— PROBLEMS TO WORK ON —
- A) Decide whether each statement agrees with the IN-versus-EXISTS post: (i) the S_ASSET table is 615 GB in size; (ii) the writer was told that a query using IN would outperform one using EXISTS; (iii) the query using EXISTS was still running after 25 minutes. Answer yes or no for each, quoting the deciding words of the post.
- B) Transcribe word for word the part of the IN-versus-EXISTS post starting with "The results from" and going on through "weird behaviour ?".

— SOURCE TEXT —
S_ASSET table is 615 GB in size. NAT_IMSIICCID_CPROCE_LOAD is only 13MB in size.
The results from NAT_IMSIICCID_CPROCE_LOAD table (inner query) will be used to fetch records from S_ASSET table (outer query).
For scenarios like this, where INNER query has very less records than the outer query, I have been told that EXISTS will perform better than the query which uses IN operator
But, when I tested, the query which uses IN operator finished executing in 4 minutes and 55 seconds
and
the query which uses EXISTS was still running after 25 minutes and I had to cancel the execution !!!!
What could be the reason for this seeimingly weird behaviour ?
==== Query using IN =====
SQL> select /*+ GATHER_PLAN_STATISTICS */ count(*) from S_ASSET where row_id IN (select msisdn from NAT_IMSIICCID_CPROCE_LOAD) ;
COUNT(*)
----------
426510
Elapsed: 00:04:55.46
Execution Plan:
-------------------------------------------------------------------------------------------------------------------------------------------------
| Id | Operation | Name | Starts | E-Rows | A-Rows | A-Time | Buffers | Reads | OMem | 1Mem | Used-Mem |
-------------------------------------------------------------------------------------------------------------------------------------------------
| 0 | SELECT STATEMENT | | 1 | | 1 |00:04:55.28 | 1281K| 174K| | | |
| 1 | SORT AGGREGATE | | 1 | 1 | 1 |00:04:55.28 | 1281K| 174K| | | |
| 2 | NESTED LOOPS | | 1 | 133K| 426K|00:04:57.41 | 1281K| 174K| | | |
| 3 | VIEW | VW_NSO_1 | 1 | 133K| 426K|00:00:01.18 | 1578 | 1452 | | | |
| 4 | HASH UNIQUE | | 1 | 133K| 426K|00:00:01.00 | 1578 | 1452 | 23M| 4152K| 26M (0)|
| 5 | TABLE ACCESS FULL| NAT_IMSIICCID_CPROCE_LOAD | 1 | 133K| 426K|00:00:00.07 | 1578 | 1452 | | | |
|* 6 | INDEX UNIQUE SCAN | S_ASSET_P1 | 426K| 1 | 426K|00:04:53.67 | 1279K| 172K| | | |
-------------------------------------------------------------------------------------------------------------------------------------------------
Predicate Information (identified by operation id):
---------------------------------------------------
6 - access("ROW_ID"="MSISDN")
Note
-----
- dynamic sampling used for this statement (level=1)
==== Same query using EXISTS =====
SQL> select /*+ GATHER_PLAN_STATISTICS */ count(*) from S_ASSET outer
where exists (select 1 from NAT_IMSIICCID_CPROCE_LOAD inner where outer.row_id = inner.msisdn);
I had to cancel the above query after 25 minutes. I hope the query on DBMS_XPLAN.DISPLAY_CURSOR(FORMAT=>'allstats last') is accurate (below output)
--------------------------------------------------------------------------------------------------------------------
| Id | Operation | Name | Starts | E-Rows | A-Rows | A-Time | Buffers | Reads |
--------------------------------------------------------------------------------------------------------------------
| 0 | SELECT STATEMENT | | 1 | | 0 |00:00:00.01 | 0 | 0 |
| 1 | SORT AGGREGATE | | 1 | 1 | 0 |00:00:00.01 | 0 | 0 |
|* 2 | INDEX FULL SCAN | S_ASSET_P1 | 1 | 28M| 1 |00:10:52.19 | 49M| 127 |
|* 3 | TABLE ACCESS FULL| NAT_IMSIICCID_CPROCE_LOAD | 43583 | 3844 | 1 |00:15:01.88 | 68M| 0 |
--------------------------------------------------------------------------------------------------------------------
Predicate Information (identified by operation id):
---------------------------------------------------
2 - filter( IS NOT NULL)
3 - filter("INNER"."MSISDN"=:B1)
Note
-----
- dynamic sampling used for this statement (level=1)

— DATA SHOWN —
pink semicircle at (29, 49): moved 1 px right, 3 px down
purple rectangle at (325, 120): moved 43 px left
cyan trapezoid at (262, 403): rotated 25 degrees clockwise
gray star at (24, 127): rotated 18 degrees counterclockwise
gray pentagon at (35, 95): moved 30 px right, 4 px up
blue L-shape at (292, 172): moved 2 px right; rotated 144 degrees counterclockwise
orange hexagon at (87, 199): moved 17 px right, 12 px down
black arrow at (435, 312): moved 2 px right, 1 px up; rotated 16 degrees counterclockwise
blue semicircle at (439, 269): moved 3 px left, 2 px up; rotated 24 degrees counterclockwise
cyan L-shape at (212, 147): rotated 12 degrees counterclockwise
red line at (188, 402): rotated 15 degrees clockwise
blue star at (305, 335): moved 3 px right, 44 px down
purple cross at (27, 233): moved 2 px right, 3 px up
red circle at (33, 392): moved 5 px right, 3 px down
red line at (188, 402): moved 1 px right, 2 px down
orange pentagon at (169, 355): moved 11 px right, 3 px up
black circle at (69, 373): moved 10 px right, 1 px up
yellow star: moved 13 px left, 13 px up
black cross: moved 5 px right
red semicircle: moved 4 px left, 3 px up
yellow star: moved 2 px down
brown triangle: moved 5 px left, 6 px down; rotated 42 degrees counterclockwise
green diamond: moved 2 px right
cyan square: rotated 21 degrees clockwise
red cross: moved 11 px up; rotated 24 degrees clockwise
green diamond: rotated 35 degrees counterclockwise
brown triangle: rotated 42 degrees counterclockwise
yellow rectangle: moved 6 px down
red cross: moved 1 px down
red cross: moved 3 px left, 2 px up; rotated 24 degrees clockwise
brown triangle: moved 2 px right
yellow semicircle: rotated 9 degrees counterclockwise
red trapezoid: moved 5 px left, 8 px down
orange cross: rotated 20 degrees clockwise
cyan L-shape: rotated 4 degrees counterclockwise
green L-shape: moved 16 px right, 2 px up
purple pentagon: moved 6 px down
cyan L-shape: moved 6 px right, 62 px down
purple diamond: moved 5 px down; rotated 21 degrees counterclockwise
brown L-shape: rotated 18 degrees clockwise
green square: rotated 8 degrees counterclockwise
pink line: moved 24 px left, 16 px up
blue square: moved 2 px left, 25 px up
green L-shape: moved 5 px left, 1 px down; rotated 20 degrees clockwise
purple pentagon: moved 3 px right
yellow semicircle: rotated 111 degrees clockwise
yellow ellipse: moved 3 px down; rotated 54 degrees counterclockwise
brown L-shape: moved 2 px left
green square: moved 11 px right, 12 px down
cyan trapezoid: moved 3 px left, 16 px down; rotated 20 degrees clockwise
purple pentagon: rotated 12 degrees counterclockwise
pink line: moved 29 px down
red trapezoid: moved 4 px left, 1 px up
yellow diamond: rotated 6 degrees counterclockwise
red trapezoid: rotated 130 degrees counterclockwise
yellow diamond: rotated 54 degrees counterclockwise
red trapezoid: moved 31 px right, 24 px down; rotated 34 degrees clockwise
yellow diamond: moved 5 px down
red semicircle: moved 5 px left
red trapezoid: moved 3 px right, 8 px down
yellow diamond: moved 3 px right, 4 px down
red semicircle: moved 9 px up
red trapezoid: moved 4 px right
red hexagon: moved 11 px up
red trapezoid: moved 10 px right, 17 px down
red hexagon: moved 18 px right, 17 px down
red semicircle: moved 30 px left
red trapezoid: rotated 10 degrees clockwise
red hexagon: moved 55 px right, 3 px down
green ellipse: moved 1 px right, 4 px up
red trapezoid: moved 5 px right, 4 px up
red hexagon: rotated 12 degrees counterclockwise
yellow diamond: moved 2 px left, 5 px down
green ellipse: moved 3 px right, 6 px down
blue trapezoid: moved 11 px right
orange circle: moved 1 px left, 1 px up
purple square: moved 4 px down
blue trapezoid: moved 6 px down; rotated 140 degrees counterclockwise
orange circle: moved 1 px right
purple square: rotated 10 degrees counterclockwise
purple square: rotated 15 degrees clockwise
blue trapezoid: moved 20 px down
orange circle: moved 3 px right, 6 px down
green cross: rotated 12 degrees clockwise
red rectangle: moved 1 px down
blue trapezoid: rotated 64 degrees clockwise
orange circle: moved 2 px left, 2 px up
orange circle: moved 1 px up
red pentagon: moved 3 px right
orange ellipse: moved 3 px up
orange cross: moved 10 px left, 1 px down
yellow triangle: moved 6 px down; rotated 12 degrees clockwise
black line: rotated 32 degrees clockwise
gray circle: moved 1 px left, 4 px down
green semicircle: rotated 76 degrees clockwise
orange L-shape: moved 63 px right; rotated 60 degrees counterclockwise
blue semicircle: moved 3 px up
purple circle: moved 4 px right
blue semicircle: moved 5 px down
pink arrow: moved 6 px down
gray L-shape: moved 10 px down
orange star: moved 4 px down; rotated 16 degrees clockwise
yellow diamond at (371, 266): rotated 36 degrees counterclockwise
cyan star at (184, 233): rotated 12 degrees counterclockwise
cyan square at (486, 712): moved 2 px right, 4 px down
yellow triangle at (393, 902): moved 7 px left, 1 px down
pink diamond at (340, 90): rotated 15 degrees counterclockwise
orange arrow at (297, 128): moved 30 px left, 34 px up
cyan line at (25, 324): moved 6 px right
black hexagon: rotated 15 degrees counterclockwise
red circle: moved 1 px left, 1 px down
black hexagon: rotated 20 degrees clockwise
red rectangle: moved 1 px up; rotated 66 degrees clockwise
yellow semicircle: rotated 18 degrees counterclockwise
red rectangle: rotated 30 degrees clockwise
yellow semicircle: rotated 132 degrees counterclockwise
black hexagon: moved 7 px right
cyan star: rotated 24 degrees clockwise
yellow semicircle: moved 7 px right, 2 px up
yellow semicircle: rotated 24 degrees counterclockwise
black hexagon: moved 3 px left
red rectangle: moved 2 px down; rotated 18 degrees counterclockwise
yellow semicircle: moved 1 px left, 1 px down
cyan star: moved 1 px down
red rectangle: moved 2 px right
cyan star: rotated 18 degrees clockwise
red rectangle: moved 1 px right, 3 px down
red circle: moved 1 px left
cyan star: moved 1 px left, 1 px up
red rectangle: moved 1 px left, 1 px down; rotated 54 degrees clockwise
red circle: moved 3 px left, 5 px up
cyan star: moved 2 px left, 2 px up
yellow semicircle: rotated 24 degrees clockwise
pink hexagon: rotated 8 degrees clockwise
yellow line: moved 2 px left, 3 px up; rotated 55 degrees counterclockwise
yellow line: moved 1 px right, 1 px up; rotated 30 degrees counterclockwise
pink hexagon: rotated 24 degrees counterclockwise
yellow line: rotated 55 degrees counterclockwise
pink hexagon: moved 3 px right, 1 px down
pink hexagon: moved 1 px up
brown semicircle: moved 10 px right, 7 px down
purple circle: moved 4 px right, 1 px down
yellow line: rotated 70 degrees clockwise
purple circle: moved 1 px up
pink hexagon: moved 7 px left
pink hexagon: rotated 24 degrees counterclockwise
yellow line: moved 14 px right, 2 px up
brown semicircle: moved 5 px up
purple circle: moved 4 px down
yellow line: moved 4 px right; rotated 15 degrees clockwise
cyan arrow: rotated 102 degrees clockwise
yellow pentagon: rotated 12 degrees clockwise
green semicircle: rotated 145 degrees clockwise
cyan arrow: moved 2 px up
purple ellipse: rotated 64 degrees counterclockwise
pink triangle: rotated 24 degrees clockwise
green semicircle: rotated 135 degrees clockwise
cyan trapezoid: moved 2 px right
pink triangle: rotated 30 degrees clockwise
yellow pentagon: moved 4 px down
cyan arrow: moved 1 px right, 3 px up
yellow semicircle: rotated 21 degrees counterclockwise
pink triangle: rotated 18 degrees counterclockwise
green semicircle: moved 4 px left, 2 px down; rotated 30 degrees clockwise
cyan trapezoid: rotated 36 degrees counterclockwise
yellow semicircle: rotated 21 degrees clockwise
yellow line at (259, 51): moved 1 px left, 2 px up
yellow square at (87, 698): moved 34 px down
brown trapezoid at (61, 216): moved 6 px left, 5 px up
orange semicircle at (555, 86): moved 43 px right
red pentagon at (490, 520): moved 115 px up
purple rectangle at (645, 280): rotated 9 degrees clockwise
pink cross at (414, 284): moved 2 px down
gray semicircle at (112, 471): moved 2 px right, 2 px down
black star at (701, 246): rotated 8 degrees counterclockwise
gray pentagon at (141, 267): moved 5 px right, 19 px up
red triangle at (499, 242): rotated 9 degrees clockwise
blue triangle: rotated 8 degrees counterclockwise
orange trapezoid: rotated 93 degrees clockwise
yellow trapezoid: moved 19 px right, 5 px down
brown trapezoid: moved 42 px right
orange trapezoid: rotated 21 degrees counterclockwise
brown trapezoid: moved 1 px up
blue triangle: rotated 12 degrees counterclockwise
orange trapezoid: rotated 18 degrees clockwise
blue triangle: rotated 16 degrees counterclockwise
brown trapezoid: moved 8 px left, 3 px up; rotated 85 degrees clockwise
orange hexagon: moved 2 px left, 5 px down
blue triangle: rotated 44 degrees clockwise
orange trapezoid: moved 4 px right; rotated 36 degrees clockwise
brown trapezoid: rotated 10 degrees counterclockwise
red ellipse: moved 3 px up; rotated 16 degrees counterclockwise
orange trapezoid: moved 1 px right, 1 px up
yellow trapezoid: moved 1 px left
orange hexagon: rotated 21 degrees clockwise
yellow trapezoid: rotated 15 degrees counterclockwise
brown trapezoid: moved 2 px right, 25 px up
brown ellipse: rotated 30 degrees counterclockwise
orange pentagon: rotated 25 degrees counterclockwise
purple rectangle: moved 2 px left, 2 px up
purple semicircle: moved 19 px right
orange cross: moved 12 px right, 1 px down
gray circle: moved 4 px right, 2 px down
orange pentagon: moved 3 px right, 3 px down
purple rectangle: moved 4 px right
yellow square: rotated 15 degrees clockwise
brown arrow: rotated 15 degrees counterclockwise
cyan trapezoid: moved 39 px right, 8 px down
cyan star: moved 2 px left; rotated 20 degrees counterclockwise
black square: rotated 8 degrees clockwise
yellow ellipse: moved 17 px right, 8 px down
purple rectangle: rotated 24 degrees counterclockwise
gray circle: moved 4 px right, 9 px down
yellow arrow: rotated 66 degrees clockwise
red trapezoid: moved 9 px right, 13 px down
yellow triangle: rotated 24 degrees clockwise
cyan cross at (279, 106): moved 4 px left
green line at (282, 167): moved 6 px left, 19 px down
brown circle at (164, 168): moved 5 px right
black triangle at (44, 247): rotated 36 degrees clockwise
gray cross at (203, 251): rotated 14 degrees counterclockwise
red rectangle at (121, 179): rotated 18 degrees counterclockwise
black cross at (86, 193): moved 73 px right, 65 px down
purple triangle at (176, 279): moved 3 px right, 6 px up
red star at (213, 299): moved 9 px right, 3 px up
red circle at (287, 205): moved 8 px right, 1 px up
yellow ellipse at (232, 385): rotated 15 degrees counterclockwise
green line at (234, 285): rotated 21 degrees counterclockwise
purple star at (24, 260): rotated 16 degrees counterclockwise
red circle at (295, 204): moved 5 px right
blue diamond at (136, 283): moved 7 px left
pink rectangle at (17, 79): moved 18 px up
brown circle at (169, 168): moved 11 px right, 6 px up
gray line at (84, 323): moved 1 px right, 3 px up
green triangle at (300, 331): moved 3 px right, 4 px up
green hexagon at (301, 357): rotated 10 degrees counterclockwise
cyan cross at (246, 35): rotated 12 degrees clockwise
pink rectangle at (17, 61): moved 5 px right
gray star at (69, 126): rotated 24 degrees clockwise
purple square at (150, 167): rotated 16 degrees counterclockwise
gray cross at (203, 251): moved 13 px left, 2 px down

— RESULTS IN ORDER —
- A)
(i) Yes: "S_ASSET table is 615 GB in size."
(ii) No: "I have been told that EXISTS will perform better than the query which uses IN operator"
(iii) Yes: "the query which uses EXISTS was still running after 25 minutes"

- B)
The results from NAT_IMSIICCID_CPROCE_LOAD table (inner query) will be used to fetch records from S_ASSET table (outer query).
For scenarios like this, where INNER query has very less records than the outer query, I have been told that EXISTS will perform better than the query which uses IN operator
But, when I tested, the query which uses IN operator finished executing in 4 minutes and 55 seconds
and
the query which uses EXISTS was still running after 25 minutes and I had to cancel the execution !!!!
What could be the reason for this seeimingly weird behaviour ?